◆ Task to complete ◆
From the line containing "list [1153, 337, 1683, 998]" through the last line of the records below, output every line exactly as it appears, but leave out the pictures.

◆ Provided data ◆
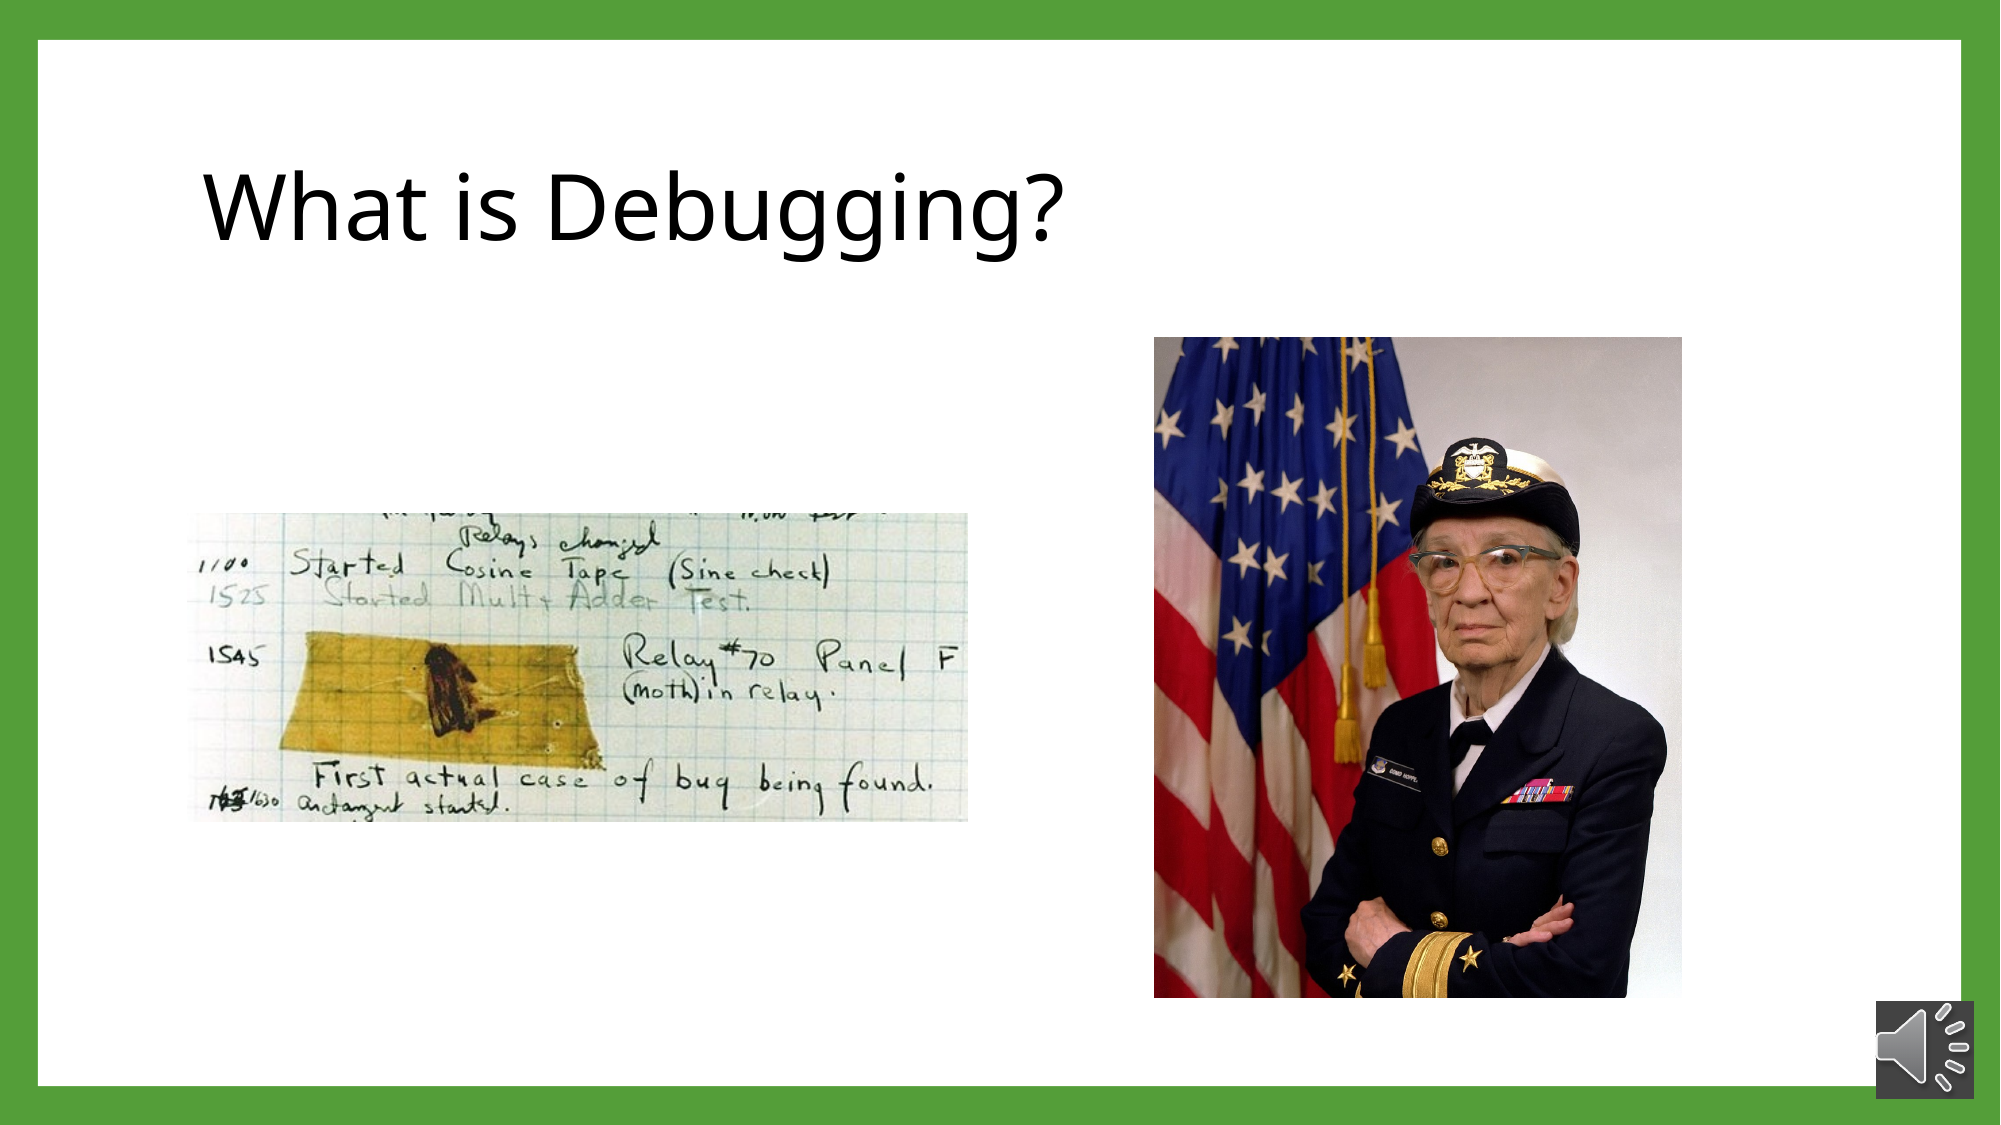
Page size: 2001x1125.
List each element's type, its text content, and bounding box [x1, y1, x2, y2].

title What is Debugging? [187, 99, 1808, 323]
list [1153, 337, 1683, 998]
picture [1874, 999, 1976, 1101]
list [187, 513, 968, 822]
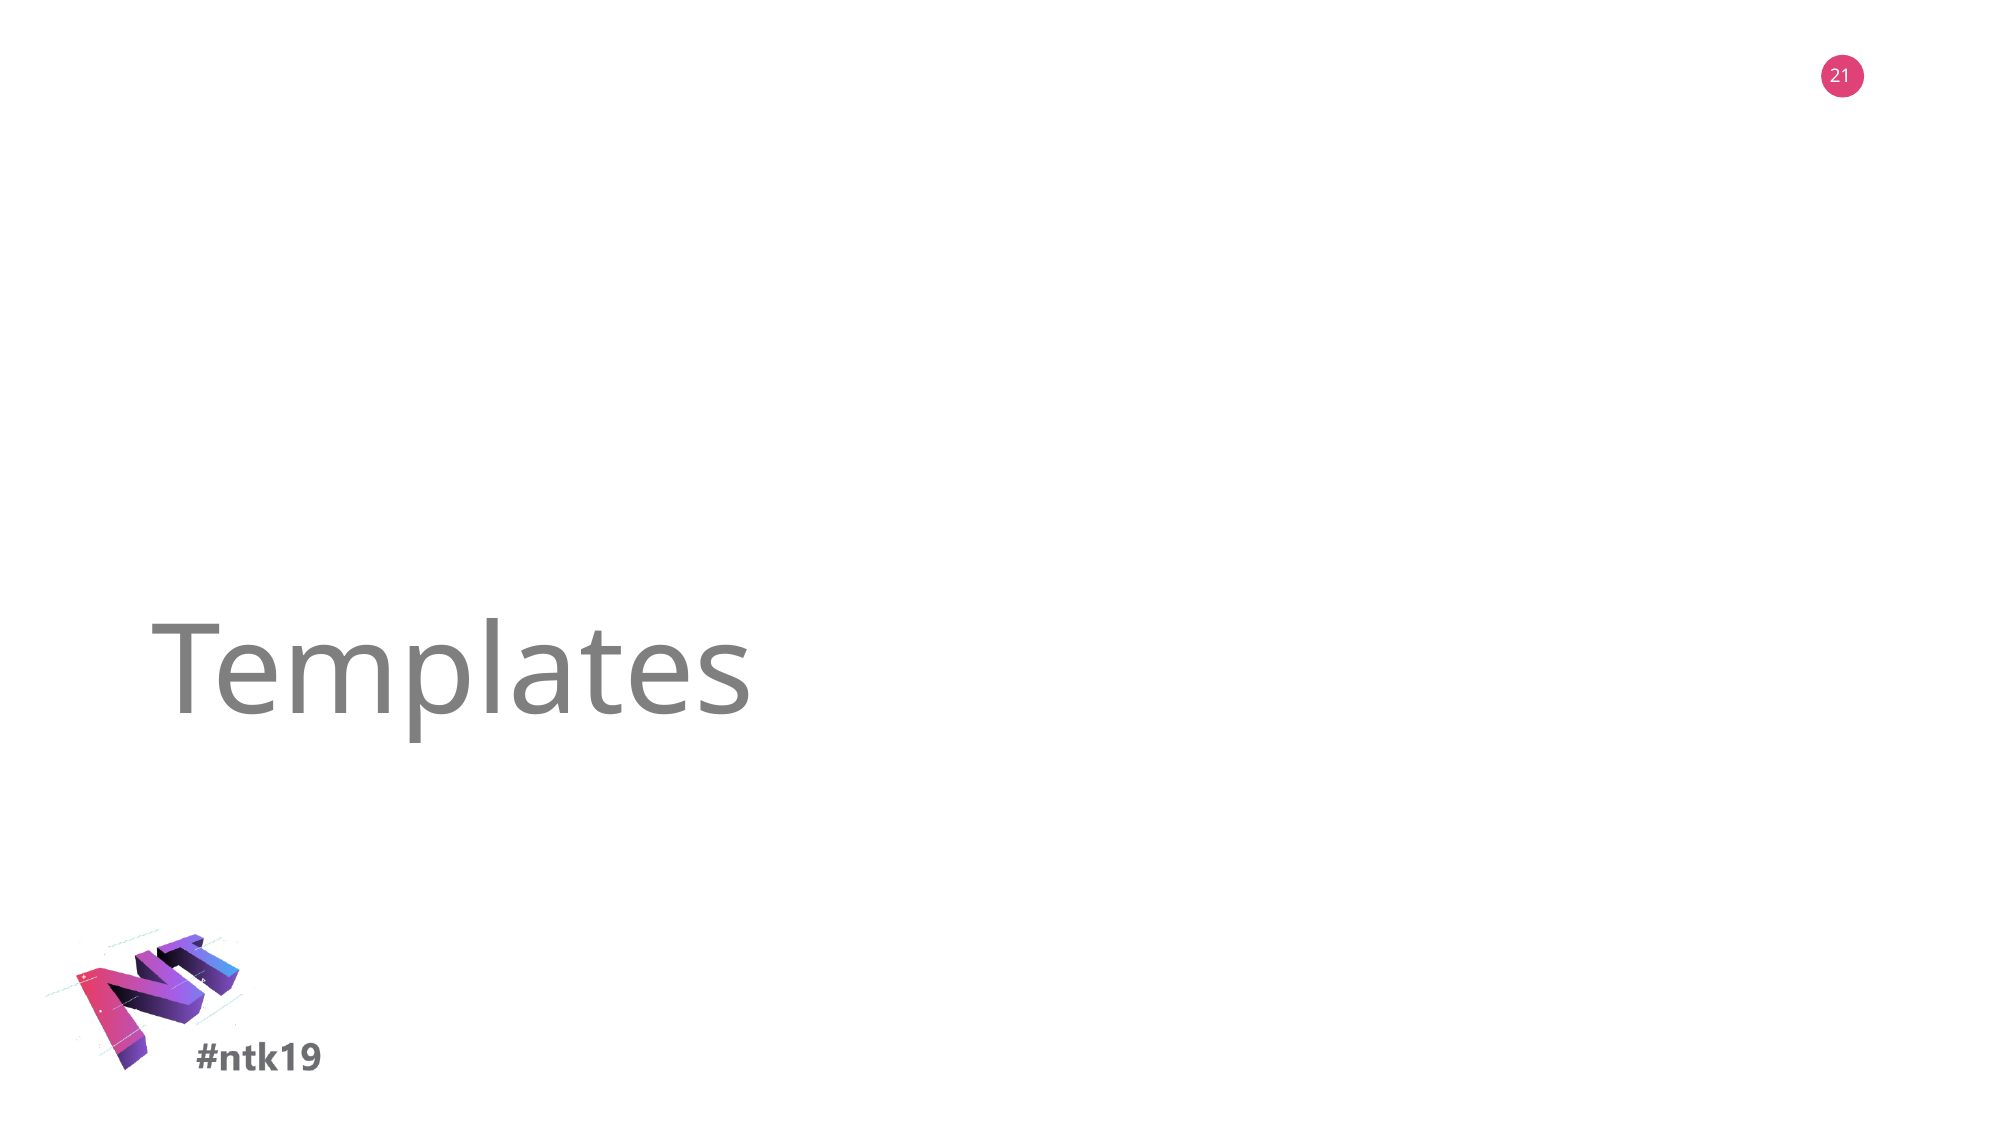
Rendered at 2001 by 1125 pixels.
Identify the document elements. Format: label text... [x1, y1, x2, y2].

picture [44, 903, 326, 1095]
title Templates [136, 280, 1862, 749]
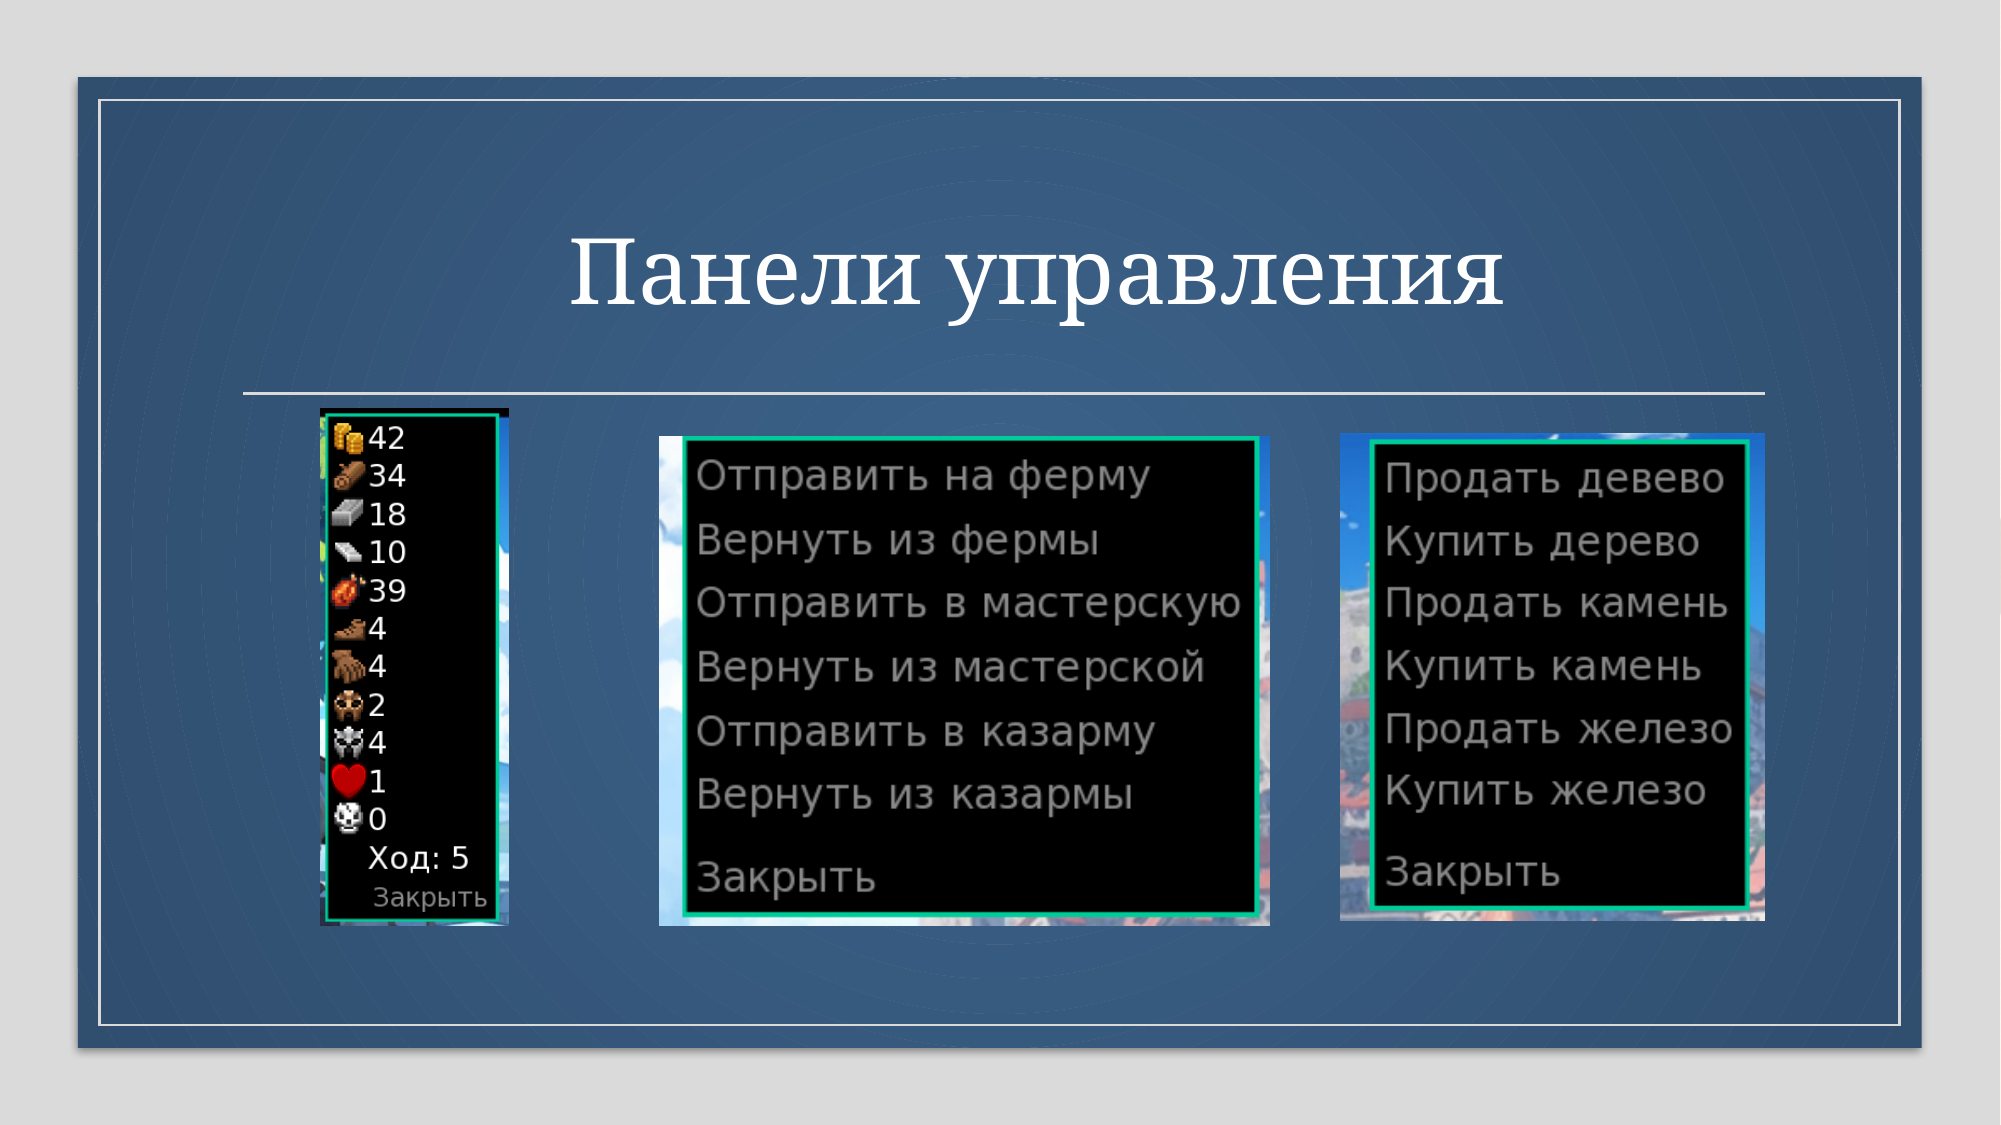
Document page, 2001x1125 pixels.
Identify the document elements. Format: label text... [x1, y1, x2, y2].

◆ Expected answer ◆
list [1153, 337, 1683, 998]
picture [1874, 999, 1976, 1101]
list [187, 513, 968, 822]
Rendered at 2001 by 1125 pixels.
Identify the document elements. Format: label text... [x1, y1, x2, y2].

picture [44, 903, 326, 1095]
title Templates [136, 280, 1862, 749]
Document page, 2001x1125 pixels.
Identify the document elements. Format: label text... [x1, y1, x2, y2].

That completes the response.